- _TASK REQUIREMENTS_:
- 1) According to the thiourea crystal structure text, what ring sizes do the intramolecular N2—H2B···O2 and N1—H1A···O1 hydrogen bonds form?
- 2) Resume the text on the thiourea crystal structure, picking up right after its last sentence.
── EXTRACT PROVIDED
0 ALERT level A = In general: serious problem 0 ALERT level B = Potentially serious problem 6 ALERT level C = Check and explain 0 ALERT level G = General alerts; check 1 ALERT type 1 CIF construction/syntax error, inconsistent or missing data 0 ALERT type 2 Indicator that the structure model may be wrong or deficient 1 ALERT type 3 Indicator that the structure quality may be low 4 ALERT type 4 Improvement, methodology, query or suggestion

Comment top

Thiourea compounds display high biological activities as herbicides with low toxicity and low residue content, and are used extensively as pesticides, fungicides and regulating agents of plant growth in the agrochemical industry (Pu et al., 1994; McCourt et al., 2005). Due to the low toxicity to mammals, birds, fish, amphibians etc., work on thiourea derivatives as herbicides is a subject of intensive research and many novel structural thioureas herbicides have appeared in the literature (Ehrenfreund 1988; Takematsu et al., 1988; Kehne et al., 1991). Although some of the phenoxyl thioureas have been described (Xue et al., 2000), so far, relatively a few reports on crystal structuresemploying thioureas with a pyrimidine ring attached to the distal N atom are available (Xue et al., 2005). We have developed the synthesis of (5) and report here the crystal structure of the title compound. The key feature of this phenoxyl thiourea is that the aromatic ring, 2,4-dichlorophenoxypropionyl group is linked to thiourea bridge by an amido bond and the pyrimidine ring substituted in both meta positions is attached to the distal N atom of thiourea, which might provide an opportunity for the study of cooperative effect between the two types of biologically active molecule.

A single-crystal X-ray structure determination (Fig. 1) shows that the molecular structure of (5) consists of a phenoxypropionyl group and a pyrimidine group in approximately opposite directions around the bridge of thiourea, where both groups are in almost the same plane. The configuration of (5) with S1—C10 = 1.637 (3) Å and an N2—C10—S1 angle of 129.5 (2)° is similar to that of 2-chlorobenzoyl-3-(4-methylphenyl)thiourea with S1—C8 = 1.660 (2) Å and an N1—C8—S1 angle of 126.36 (13)° reported by Li et al. (2000). In comparison with this compound, the C—O and C—N distance of the CONH bond [O2—C9 = 1.225 (3) Å versus O—C10 = 1.220 (2) Å and N1—C9 = 1.364 (4) Å versus N2—C10 = 1.357 (2) Å] are in the expected range (Table 1). There are intramolecular N2—H2B···O2 [2.657 (3) Å, 141°] and N1—H1A···O1 [2.533 (3) Å, 113.8°] hydrogen bonds, forming a six-membered ring and a five-membered ring (Table. 2), which indicates the coordination behavior of these potentially multdentate systems. Zhang, Dago and co-workers (Zhang et al., 1996; Cao et al., 1996; Dago et al., 1989) also observed similar intramolecular hydrogen-bonding patterns in the molecular structure of benzoylthioureas.
────
── SUPPLIED MATERIAL
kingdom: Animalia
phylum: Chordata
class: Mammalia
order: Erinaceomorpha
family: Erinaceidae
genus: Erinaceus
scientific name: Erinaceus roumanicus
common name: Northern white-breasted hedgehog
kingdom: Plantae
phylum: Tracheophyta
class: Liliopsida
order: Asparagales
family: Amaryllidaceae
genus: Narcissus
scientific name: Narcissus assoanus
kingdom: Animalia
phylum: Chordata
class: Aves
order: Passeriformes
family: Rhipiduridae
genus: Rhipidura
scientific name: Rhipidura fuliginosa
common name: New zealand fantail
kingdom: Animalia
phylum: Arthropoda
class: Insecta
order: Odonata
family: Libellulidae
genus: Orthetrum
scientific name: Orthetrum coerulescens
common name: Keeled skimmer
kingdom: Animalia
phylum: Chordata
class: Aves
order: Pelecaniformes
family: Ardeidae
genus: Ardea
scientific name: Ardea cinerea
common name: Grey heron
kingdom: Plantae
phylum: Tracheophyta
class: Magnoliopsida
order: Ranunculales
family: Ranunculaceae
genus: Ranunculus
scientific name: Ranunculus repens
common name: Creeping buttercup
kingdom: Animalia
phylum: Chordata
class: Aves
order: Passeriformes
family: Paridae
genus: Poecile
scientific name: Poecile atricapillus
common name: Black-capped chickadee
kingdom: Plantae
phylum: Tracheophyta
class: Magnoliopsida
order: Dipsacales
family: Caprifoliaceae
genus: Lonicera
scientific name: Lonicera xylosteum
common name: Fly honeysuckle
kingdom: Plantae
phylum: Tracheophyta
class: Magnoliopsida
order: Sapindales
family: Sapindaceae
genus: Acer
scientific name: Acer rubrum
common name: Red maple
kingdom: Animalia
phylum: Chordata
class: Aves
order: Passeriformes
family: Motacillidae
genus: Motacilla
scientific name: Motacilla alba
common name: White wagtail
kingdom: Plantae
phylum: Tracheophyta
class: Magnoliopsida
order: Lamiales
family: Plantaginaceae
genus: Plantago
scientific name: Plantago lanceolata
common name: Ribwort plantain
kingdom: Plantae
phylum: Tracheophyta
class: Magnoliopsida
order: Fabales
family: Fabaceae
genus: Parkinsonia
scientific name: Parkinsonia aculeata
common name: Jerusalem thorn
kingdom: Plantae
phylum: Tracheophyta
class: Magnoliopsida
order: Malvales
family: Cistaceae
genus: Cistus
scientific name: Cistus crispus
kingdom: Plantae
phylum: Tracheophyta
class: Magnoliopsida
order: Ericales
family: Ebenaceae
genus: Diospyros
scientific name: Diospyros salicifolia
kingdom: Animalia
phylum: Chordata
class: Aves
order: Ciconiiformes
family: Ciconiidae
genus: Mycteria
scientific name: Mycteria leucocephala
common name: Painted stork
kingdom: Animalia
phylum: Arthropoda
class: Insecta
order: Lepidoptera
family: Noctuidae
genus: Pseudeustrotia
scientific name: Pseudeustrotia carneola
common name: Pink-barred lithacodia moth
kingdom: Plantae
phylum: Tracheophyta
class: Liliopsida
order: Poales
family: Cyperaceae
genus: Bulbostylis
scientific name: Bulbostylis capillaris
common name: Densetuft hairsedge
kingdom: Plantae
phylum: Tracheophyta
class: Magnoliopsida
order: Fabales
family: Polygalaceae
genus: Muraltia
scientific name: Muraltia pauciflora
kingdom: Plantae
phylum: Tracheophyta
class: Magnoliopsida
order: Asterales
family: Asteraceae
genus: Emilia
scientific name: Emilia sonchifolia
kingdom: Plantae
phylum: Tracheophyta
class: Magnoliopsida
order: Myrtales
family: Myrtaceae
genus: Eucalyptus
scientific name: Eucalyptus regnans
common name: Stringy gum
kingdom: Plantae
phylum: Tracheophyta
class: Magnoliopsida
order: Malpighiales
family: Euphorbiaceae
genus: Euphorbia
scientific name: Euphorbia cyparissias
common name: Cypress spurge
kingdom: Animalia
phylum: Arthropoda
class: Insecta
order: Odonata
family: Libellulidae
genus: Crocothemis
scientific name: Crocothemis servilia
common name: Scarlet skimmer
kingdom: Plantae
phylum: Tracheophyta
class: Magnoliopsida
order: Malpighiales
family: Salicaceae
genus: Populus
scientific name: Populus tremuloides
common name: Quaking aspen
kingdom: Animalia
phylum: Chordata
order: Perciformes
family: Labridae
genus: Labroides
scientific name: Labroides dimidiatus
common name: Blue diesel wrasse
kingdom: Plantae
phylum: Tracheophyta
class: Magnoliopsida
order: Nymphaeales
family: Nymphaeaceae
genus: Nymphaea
────
- _TASK-BY-TASK OUTPUTS_:
- 1) They form a six-membered ring and a five-membered ring.

- 2)
Experimental top

2,4-Dichlorophenoxypropionic acid and isothiocyanate derivative were synthesized by using the reported method (Jiang et al., 2000; Wang et al., 2001). The synthetic routes are outlined in the scheme. Reaction of isothiocyanate derivative with 4-chloro-6-methoxyl-2-amino-pyrimidine was successfully carried out using acetonitrile as solvent as follows. To a stirred solution of (3) (0.50 g, 1.81 mmol) in acetonitrile (10 ml) was slowly added a solution of 4-chloro-6-methoxyl-2-amino-pyrimidine (0.29 g, 0.81 mmol) in dry acetonitrile (10 ml) over a period of 30 min at room temperature under nitrogen. The mixture was refluxed and stirred for two hours. After evaporation of most of the solvent, the residue was cooled to room temperature and water (5 ml) was added to quench the reaction. Then the residue was repeatedly extracted with 50 ml of diethyl ether. The combined organic layer was washed with water and brine, and then dried over Na2SO4. After evaporation of the solvent, the residue was crystallized from a solution of DMF/C2H5OH/H2O (1:5:1 v/v/v = 1/5/1) to give (5) as yellow crystals in 53% isolated yield.

Refinement top

H atoms were positioned geometrically (C—H = 0.93–0.98 Å) and refined using the riding-model approximation, with Uiso(H) = 1.2Ueq(C) and 1.5Ueq(C).

Computing details top

Data collection: SMART (Bruker, 1998); cell refinement: SMART; data reduction: SAINT (Bruker, 1998); program(s) used to solve structure: SHELXS97 (Sheldrick, 1997); program(s) used to refine structure: SHELXL97 (Sheldrick, 1997); molecular graphics: SHELXTL (Bruker, 1998); software used to prepare material for publication: SHELXTL.

Figures top
[Figure 1] Fig. 1. The structure of the title compound, showing the atom-numbering scheme and displacement ellipsoids at the ??% probability level. Hydrogen bonds are shown as dashed lines.
[Figure 2] Fig. 2. Perspective view of the molecular packing of the title compound, viewed down the a axis. Hydrogen bonds are shown as dashed lines.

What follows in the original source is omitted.